Gold Stracciatella

Want to really make your caramel gelato recipes pop? We’ve got you covered. Simply mix your ice cream and deep-frozen desserts with Callebaut® Ice Chocolate Gold for a unique, creamy texture and a hard, snappy crack that just keeps your customers coming back for more! It’s a mesmerizing combination of caramel and Callebaut® Fior Di Cao that will attract any authentic Italian ice cream lover!
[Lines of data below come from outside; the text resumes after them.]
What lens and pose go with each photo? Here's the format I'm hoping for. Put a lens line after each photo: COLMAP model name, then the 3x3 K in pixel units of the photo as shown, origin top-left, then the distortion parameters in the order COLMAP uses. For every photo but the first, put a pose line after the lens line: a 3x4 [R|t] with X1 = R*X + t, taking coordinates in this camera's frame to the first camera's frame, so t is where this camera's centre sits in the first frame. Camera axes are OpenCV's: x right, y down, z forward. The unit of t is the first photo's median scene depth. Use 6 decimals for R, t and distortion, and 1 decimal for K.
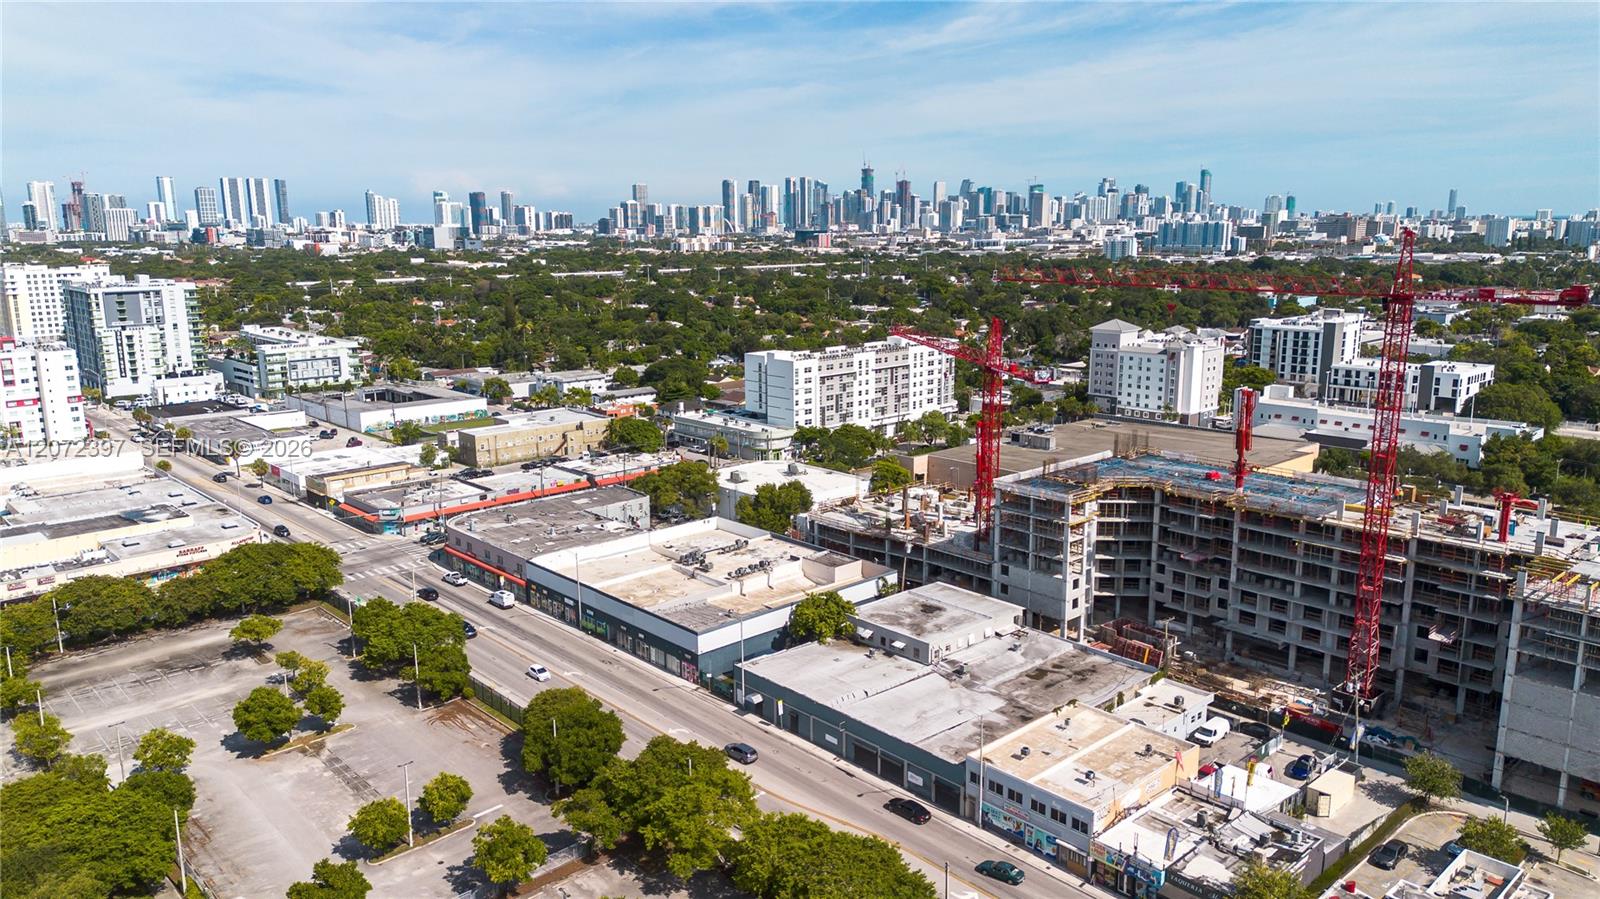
lens RADIAL K [[1128.9, 0, 794.8], [0, 1128.9, 452.4], [0, 0, 1]] dist [0.081364, -0.087159]
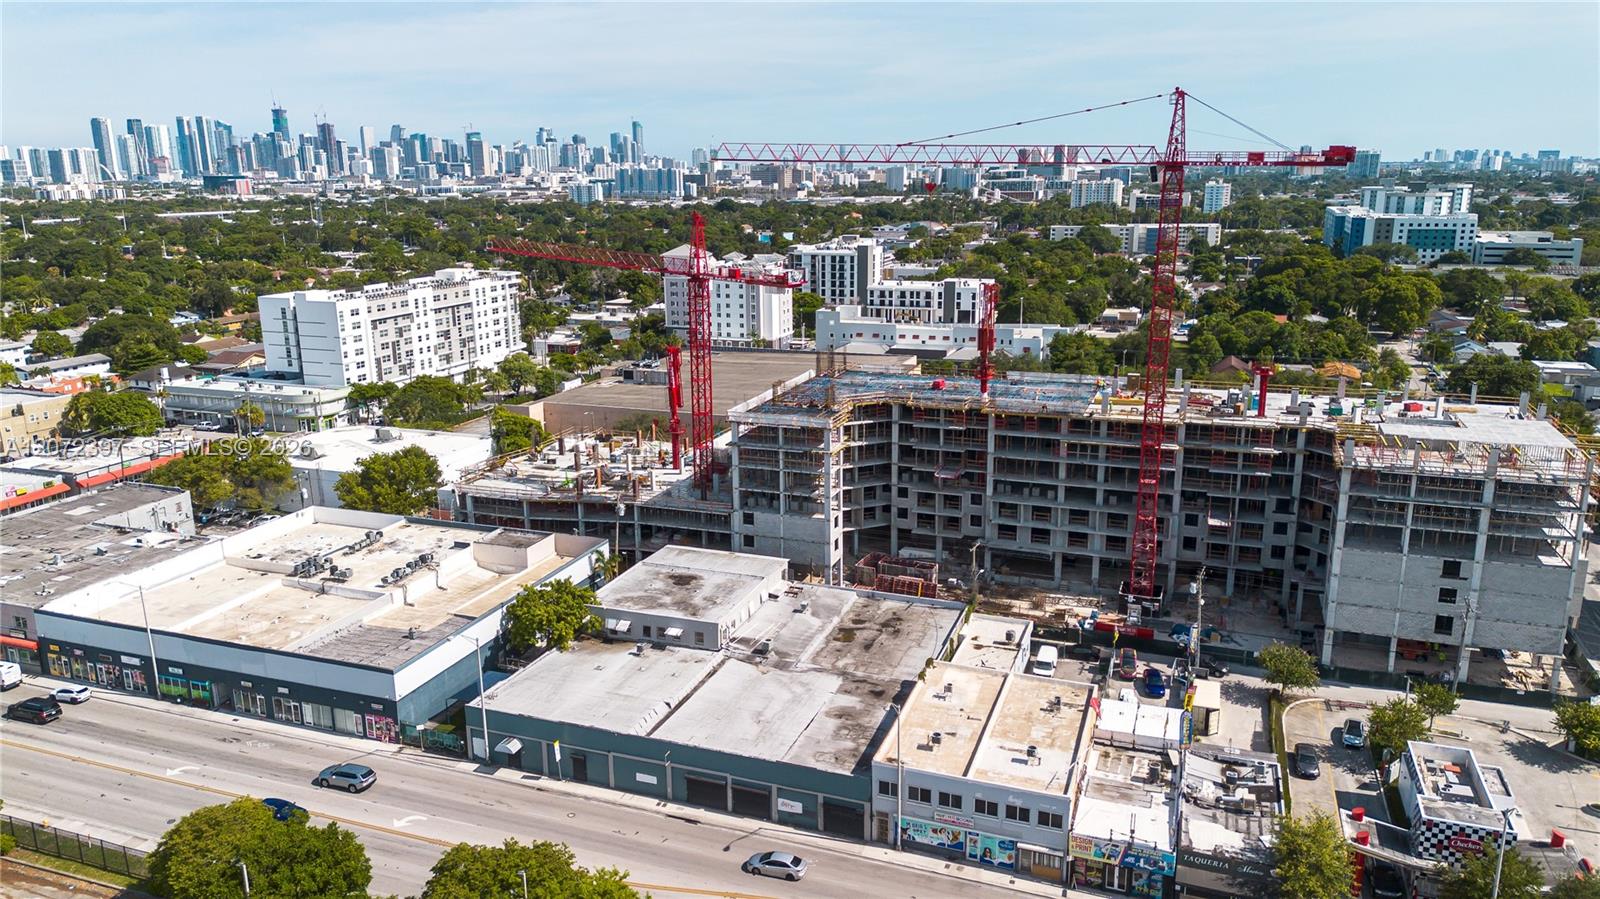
lens RADIAL K [[1128.9, 0, 794.8], [0, 1128.9, 452.4], [0, 0, 1]] dist [0.081364, -0.087159]
pose [[0.889432, -0.112411, 0.443028, -0.077594], [0.094484, 0.993568, 0.062414, 0.003991], [-0.447194, -0.013654, 0.894333, 0.132340]]
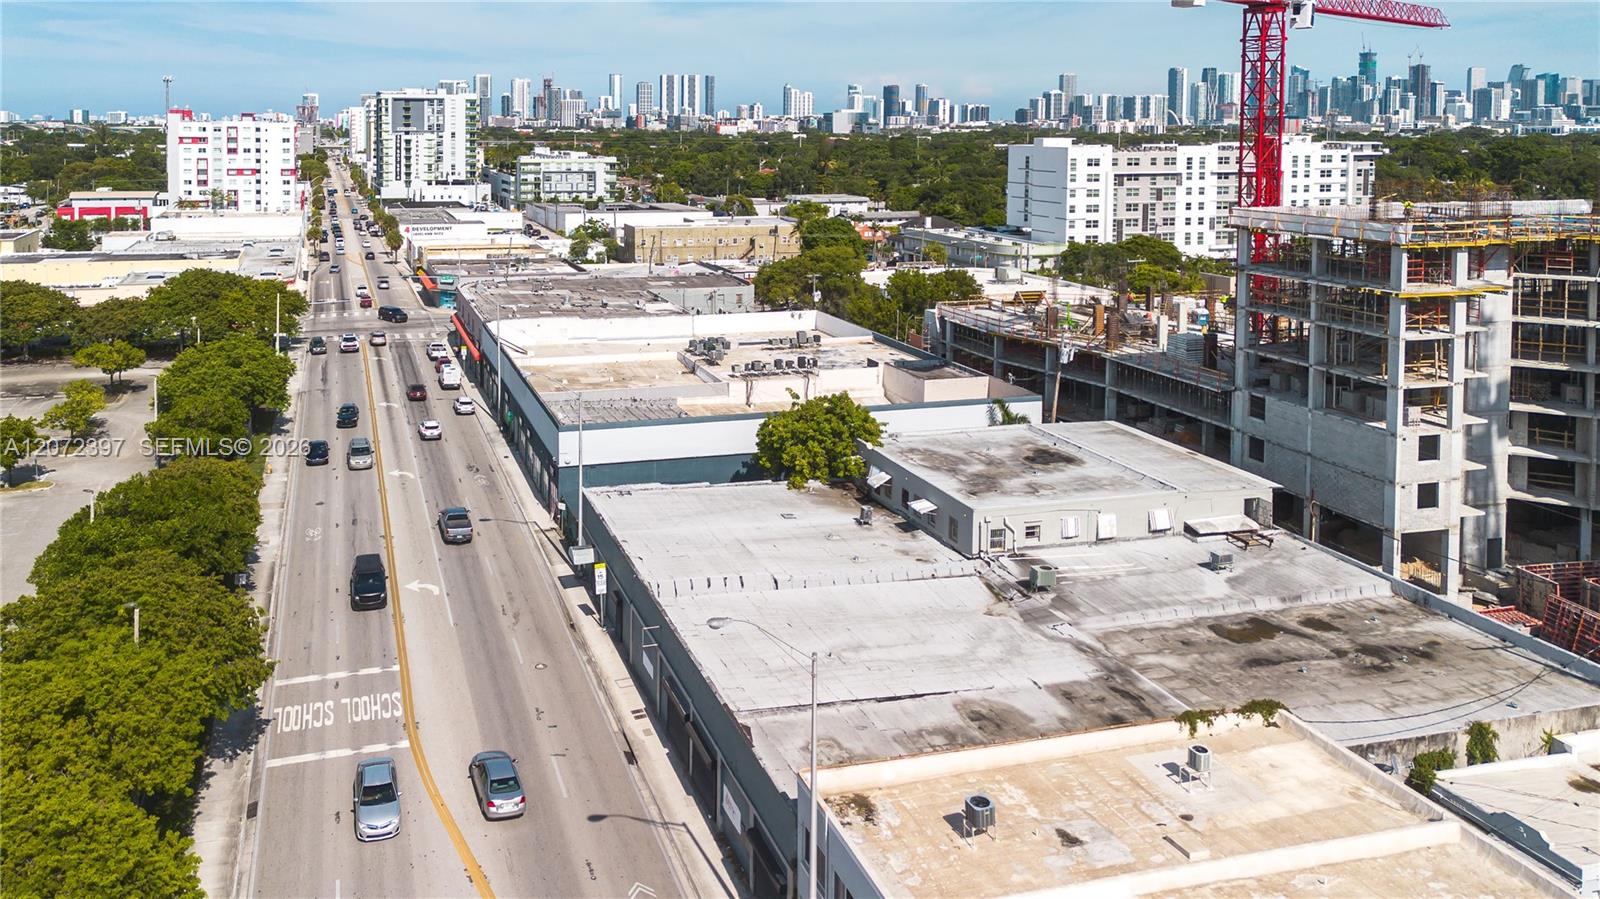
lens RADIAL K [[1182.3, 0, 626.6], [0, 1182.3, 208.0], [0, 0, 1]] dist [0.026005, 0.000033]
pose [[0.879713, 0.042292, -0.473620, 0.099837], [-0.102694, 0.989429, -0.102394, 0.053787], [0.464283, 0.138716, 0.874757, 0.244113]]
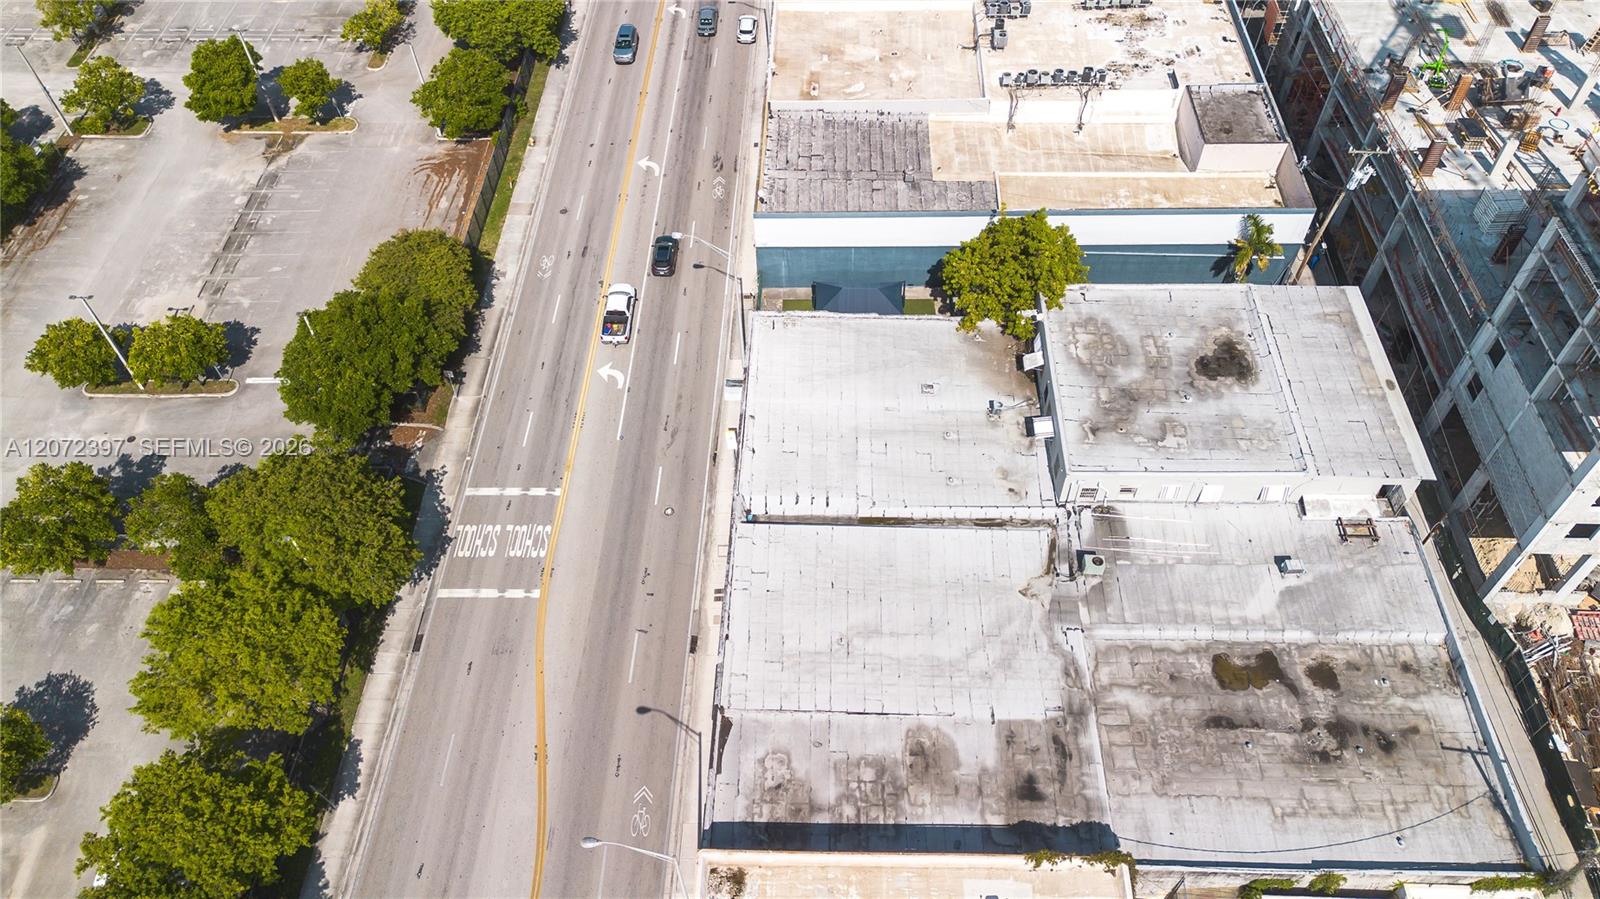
lens RADIAL K [[1130.2, 0, 792.9], [0, 1130.2, 458.2], [0, 0, 1]] dist [0.078691, -0.081356]
pose [[0.717572, 0.534746, -0.446247, 0.111651], [-0.122722, 0.727766, 0.674756, -0.059043], [0.685587, -0.429421, 0.587850, 0.311183]]
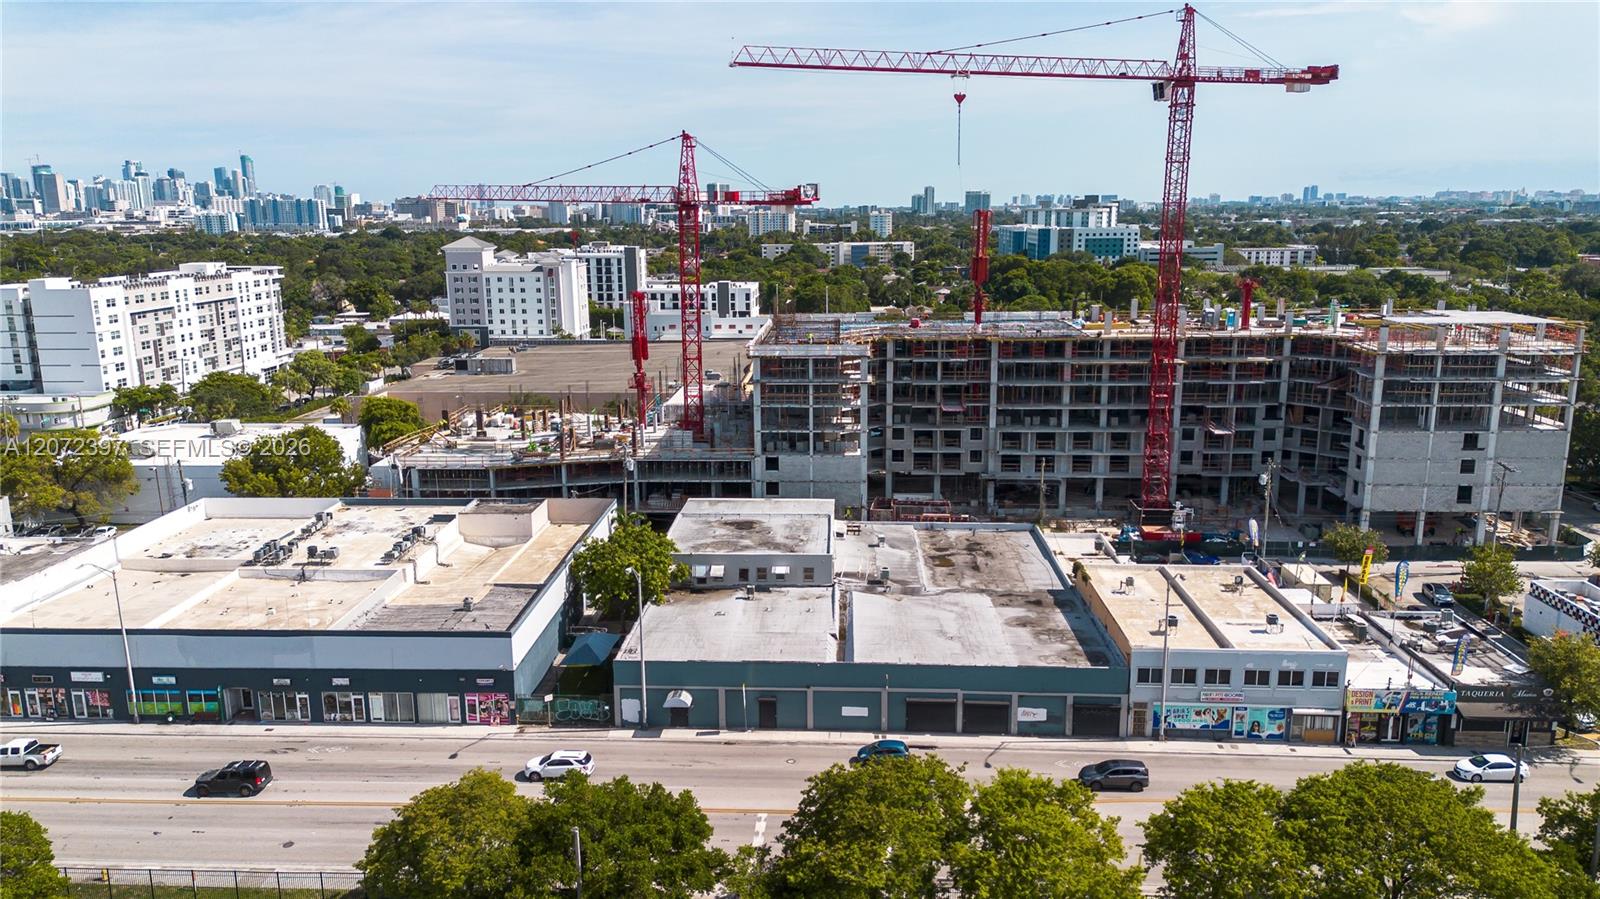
lens RADIAL K [[1128.9, 0, 794.8], [0, 1128.9, 452.4], [0, 0, 1]] dist [0.081364, -0.087159]
pose [[0.709546, -0.149029, 0.688720, -0.174021], [0.145565, 0.987298, 0.063670, 0.027210], [-0.689461, 0.055077, 0.722226, 0.237144]]
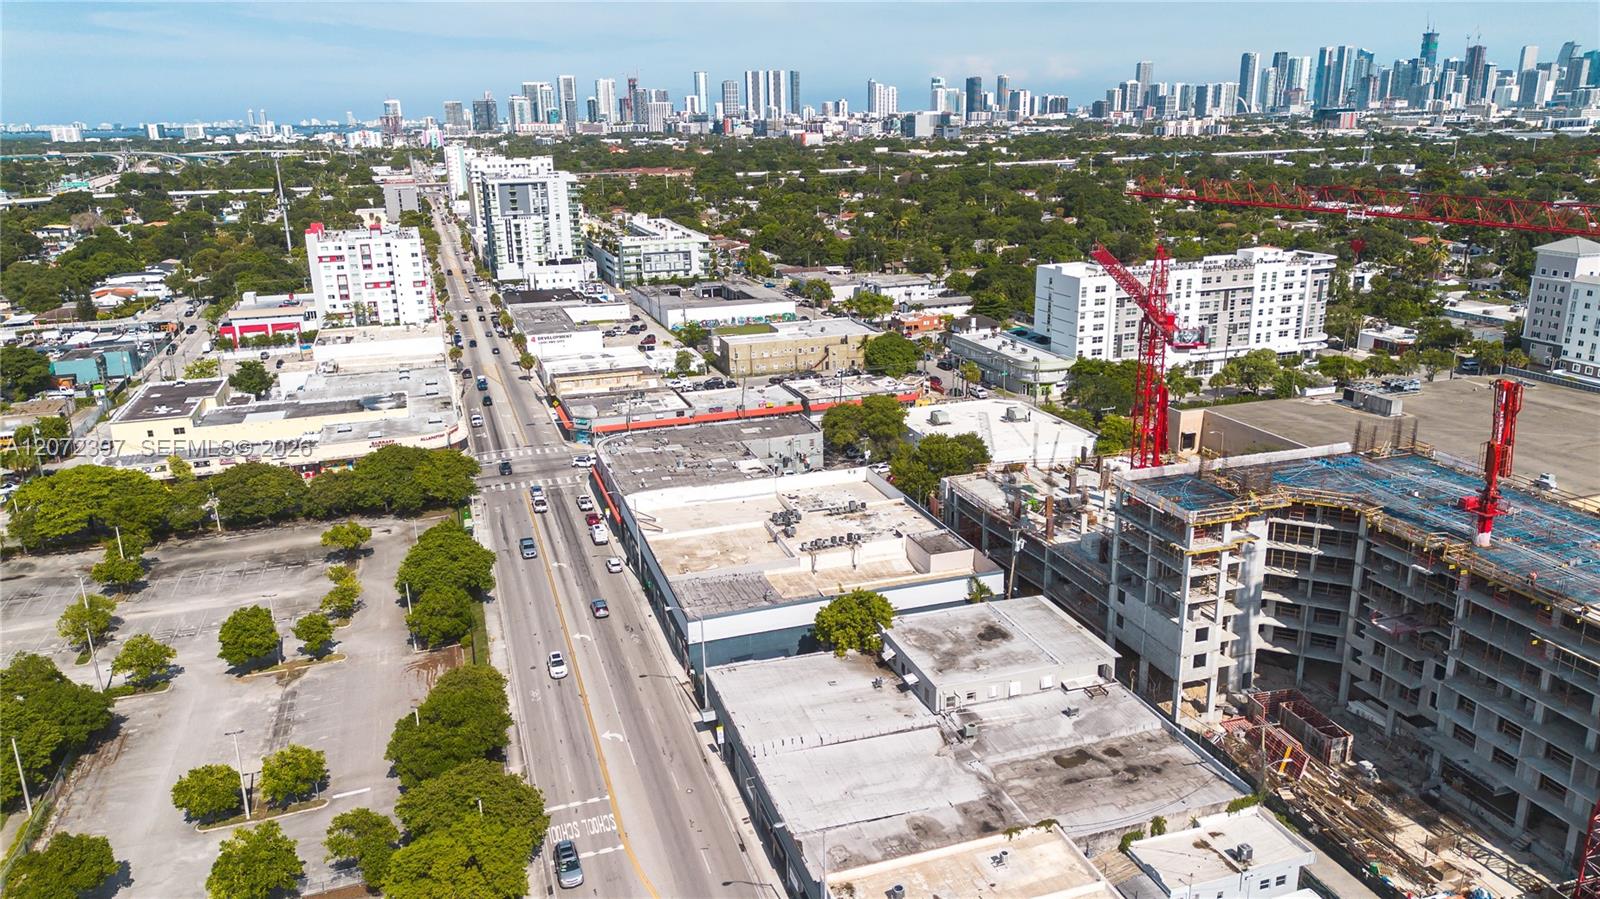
lens RADIAL K [[1128.9, 0, 794.8], [0, 1128.9, 452.4], [0, 0, 1]] dist [0.081364, -0.087159]
pose [[0.910155, 0.107910, -0.399967, 0.149034], [-0.069512, 0.991571, 0.109342, -0.029103], [0.408395, -0.071716, 0.909984, 0.134199]]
Yield: 4 kg (± 4.5 L) of gelato ready to serve
Level:
Easy

Gold Stracciatella

Ingredients: Gold Stracciatella

  • 1 bag(s)
    MXW-ICE70
  • 2600 g
    hot water (70°-85°)
  • ICE-42-GOLD

Preparation: Gold Stracciatella

Mix well with an immersion blender (± 2 mins.). To achieve a better structure, leave to rest in the refrigerator (3-5°C) for ± 30 mins. Pour into batch freezer and start churning.
When the gelato leaves the batch freezer, fill half the gelato container and mix with Callebaut® Ice Chocolate Gold. Fill the rest of the gelato container with gelato.
Mix in Callebaut® Ice Chocolate Gold again. Leave to rest in the blast freezer for a few mins.